Pull out each line of the items below that contains the string "region", copying every one unchanged.

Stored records
--*--
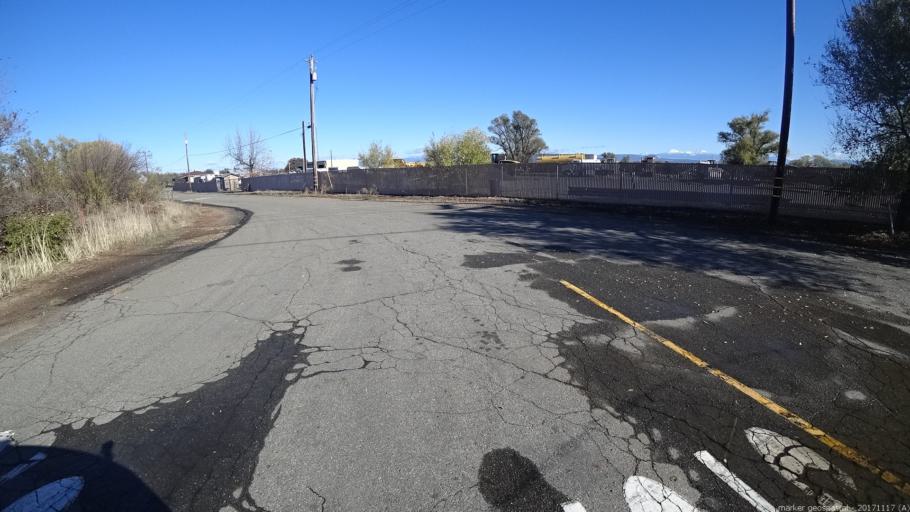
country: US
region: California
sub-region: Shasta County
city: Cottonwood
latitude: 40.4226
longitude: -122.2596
--*--
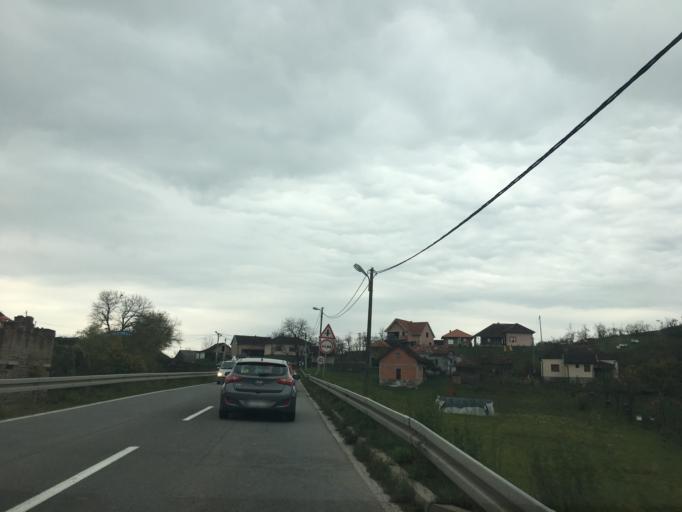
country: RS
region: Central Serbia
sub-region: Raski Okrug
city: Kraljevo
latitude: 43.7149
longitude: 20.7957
--*--
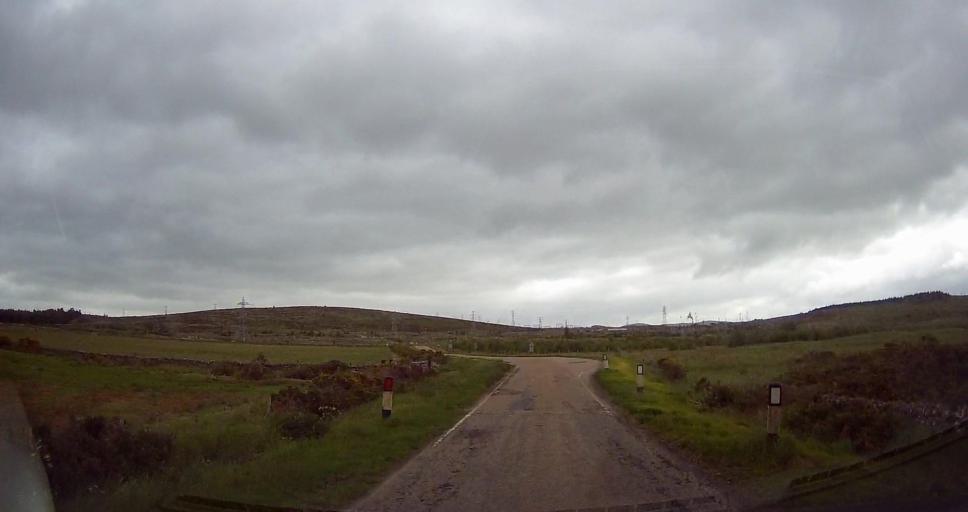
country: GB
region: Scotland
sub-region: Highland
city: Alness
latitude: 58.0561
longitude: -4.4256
--*--
# Task answer
region: California
sub-region: Shasta County
region: Central Serbia
sub-region: Raski Okrug
region: Scotland
sub-region: Highland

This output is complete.